Ömer Polat o sırada Erzurum’da Atatürk Üniversitesi Fen-Edebiyat Fakültesi’nde öğrenciydi. Ben de aynı fakültede asistandım. Mecit Yalçın’la bu ziyaretle tanıştım. Tutak’da yaşıyordu. Toprak sahibi falan değildi. Çevrede itibarı olan bir kişiydi. İntelligentsia denebilir. Tutak’da dava vekilliği yapıyordu. Sivas Kampı’yla ve sürgün edilen Kürdlerle ilgili sohbetimiz olmuştu.
Toprak ağası denilerek sürgün edilen ikinci kişi yine Ağrı’dan Kazım Yıldırım’dı. Kazım Yıldırım’ı biraz etraflı bir şekilde anlatmam gerekiyor: 1962’de Haziran döneminde Siyasal Bilgiler Fakültesi’nden mezun oldum. 4 yıl İçişleri Bakanlı bursuyla okumuştum. O dönemde, örneğin 1950’lerde Siyasal Bilgiler Fakültesi kendi yaptığı sınavla öğrenci alır, sınavı kazanan ilk kırk öğrenciye de burs verilirdi. 20 İçişleri Bakanlığı bursu, 20 maliye Bakanlığı bursu. 6 yıl mecburi hizmet vardı.

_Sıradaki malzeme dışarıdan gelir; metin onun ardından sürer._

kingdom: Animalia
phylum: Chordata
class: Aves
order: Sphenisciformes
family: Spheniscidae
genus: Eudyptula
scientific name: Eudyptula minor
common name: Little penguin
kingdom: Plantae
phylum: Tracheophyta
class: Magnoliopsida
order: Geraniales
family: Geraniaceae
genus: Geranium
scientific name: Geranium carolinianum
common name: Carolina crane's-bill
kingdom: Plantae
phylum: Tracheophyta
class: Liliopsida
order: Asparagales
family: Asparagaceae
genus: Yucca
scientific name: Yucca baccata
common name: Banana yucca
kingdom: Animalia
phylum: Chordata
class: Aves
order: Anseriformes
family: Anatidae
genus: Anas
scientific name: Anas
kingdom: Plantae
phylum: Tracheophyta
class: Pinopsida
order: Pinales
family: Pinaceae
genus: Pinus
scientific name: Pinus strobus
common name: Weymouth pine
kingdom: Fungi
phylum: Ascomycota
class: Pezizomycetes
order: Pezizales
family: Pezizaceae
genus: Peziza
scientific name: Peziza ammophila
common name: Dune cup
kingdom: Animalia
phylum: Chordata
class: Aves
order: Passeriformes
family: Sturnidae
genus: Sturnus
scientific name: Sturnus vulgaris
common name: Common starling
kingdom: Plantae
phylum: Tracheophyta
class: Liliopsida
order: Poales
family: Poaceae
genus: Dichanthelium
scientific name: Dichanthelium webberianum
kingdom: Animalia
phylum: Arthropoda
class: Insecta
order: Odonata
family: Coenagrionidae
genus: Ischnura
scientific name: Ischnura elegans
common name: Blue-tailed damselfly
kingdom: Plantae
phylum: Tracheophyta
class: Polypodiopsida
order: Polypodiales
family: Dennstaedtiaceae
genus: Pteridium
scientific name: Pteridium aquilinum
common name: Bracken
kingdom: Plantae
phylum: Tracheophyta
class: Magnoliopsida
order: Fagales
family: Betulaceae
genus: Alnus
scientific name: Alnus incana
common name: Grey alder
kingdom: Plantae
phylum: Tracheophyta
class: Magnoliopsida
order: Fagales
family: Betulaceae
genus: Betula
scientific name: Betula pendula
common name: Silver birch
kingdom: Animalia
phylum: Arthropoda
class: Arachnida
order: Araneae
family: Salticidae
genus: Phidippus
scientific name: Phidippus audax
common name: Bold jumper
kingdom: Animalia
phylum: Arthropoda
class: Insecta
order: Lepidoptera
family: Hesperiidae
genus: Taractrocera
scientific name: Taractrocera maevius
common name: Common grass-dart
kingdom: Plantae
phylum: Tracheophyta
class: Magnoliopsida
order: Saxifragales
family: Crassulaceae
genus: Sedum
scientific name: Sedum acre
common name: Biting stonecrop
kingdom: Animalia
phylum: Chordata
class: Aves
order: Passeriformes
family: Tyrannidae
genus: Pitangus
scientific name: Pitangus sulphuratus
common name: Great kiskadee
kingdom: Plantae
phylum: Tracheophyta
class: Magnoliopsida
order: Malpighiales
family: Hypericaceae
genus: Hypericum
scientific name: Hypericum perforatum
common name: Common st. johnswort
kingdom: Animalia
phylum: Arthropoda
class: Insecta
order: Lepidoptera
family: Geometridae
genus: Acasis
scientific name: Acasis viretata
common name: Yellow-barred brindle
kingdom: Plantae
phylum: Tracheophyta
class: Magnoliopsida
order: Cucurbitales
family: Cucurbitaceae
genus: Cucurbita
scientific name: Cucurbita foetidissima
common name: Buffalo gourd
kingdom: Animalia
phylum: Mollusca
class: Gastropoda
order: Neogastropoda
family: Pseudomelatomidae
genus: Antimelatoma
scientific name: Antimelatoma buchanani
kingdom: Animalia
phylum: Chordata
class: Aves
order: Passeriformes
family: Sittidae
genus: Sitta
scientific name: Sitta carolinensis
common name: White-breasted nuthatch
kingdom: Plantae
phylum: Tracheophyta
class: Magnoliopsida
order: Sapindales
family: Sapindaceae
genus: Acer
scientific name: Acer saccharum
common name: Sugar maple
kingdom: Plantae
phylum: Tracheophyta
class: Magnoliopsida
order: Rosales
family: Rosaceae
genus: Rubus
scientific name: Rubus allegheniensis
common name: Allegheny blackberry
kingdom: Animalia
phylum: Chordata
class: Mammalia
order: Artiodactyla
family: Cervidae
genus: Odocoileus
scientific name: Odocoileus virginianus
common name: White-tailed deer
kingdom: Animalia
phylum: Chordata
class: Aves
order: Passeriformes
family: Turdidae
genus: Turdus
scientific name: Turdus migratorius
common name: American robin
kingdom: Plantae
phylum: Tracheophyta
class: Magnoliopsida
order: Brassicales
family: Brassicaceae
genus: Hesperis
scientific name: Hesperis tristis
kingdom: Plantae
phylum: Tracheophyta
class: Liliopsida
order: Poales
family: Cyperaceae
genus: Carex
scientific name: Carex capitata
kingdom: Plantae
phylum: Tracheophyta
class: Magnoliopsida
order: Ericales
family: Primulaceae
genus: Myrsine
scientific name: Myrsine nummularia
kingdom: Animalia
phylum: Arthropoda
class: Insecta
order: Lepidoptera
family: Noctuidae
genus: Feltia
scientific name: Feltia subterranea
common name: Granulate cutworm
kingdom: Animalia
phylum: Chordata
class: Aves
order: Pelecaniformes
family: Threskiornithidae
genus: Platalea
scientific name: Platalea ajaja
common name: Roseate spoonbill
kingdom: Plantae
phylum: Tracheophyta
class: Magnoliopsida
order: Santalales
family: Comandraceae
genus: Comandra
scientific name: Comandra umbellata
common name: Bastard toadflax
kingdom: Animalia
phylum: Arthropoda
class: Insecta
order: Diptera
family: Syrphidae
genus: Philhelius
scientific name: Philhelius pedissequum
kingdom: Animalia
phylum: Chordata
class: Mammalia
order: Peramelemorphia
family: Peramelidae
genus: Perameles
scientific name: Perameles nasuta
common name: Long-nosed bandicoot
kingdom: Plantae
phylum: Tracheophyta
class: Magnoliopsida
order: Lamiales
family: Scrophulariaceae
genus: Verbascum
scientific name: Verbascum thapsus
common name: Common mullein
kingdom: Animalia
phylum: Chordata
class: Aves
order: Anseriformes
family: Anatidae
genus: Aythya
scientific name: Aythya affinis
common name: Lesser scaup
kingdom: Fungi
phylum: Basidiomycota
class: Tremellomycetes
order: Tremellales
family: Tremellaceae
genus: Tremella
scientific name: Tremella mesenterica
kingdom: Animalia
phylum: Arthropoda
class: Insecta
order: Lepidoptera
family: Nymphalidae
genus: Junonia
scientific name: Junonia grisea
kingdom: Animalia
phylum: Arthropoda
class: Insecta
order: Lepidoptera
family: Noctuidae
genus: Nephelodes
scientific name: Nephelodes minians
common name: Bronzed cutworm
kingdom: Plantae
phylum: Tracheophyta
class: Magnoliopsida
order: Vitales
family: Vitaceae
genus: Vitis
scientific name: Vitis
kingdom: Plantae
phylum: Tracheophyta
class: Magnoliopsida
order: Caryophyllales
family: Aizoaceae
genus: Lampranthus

Burslu okuduğum için İçişleri Bakanlığı, beni hemen Çorum’a Maiyet Memuru (Kaymakamlık stajı) olarak tayin etti. Temmuz’da göreve başladım. Temmuz ayı sonlarında vali birkaç gün Çorum dışına çıkmıştı. Özel idarede çalışan arkadaşlar, stajiyer olduğun için, benim Valilik makamında oturmam gerektiğini söylediler. Bir gün orta yaşlı bir kişi elinde bir dilekçeyle içeri girdi. Çorum’da mecburi ikamete tabii tutulduğunu, Ağrı’lı olduğunu, bir yakınının vefat ettiğini, taziye ziyareti için izin istediğini söylemişti. Dilekçesini il emniyet müdürlüğüne havale etmiştim. Daha sonra il emniyet müdürlüğüne gidip bu kişiye izin verilmesinde bir sakınca yoktur, şeklinde konuşmuştum. Daha sonraki hayatımda bu kişinin Kazım Yıldırım olduğunu fark edecektim.
1964 yılı sonlarında Atatürk Üniversitesi’nde göreve başladığımda, mecburi hizmet Milli Eğitim Bakanlığı’na devredilmişti. O zaman Atatürk Üniversitesi Milli Eğitim Bakanlığı’na bağlıydı.
Kazım Yıldırım’la 1967-1968 yıllarında, Doğu Mitingleri döneminde, Ağrı’da, tekrar karşılaştım. O zaman Türkiye İşçi Partisi Ağrı İl Başkanı’ydı. Birbirimize Çorum’ da 1962’de yaşadığımız olayı da hatırlatmıştık. Kazım Yıldırım TİP’in Ankara’da düzenlenen kongrelerine de Ağrı delegesi olarak katılırdı.
O dönemde, Ağrı ve çevresine, Kars, Muş, Bingöl, Tortum, Oltu, Şenkaya gibi alanlara arkadaşlarla beraber sık sık gidip gelirdim. Kazım Yıldırım’la arkadaşlığımız da ilerledi. Bir gün beni Ağrı’daki köyüne götürdü.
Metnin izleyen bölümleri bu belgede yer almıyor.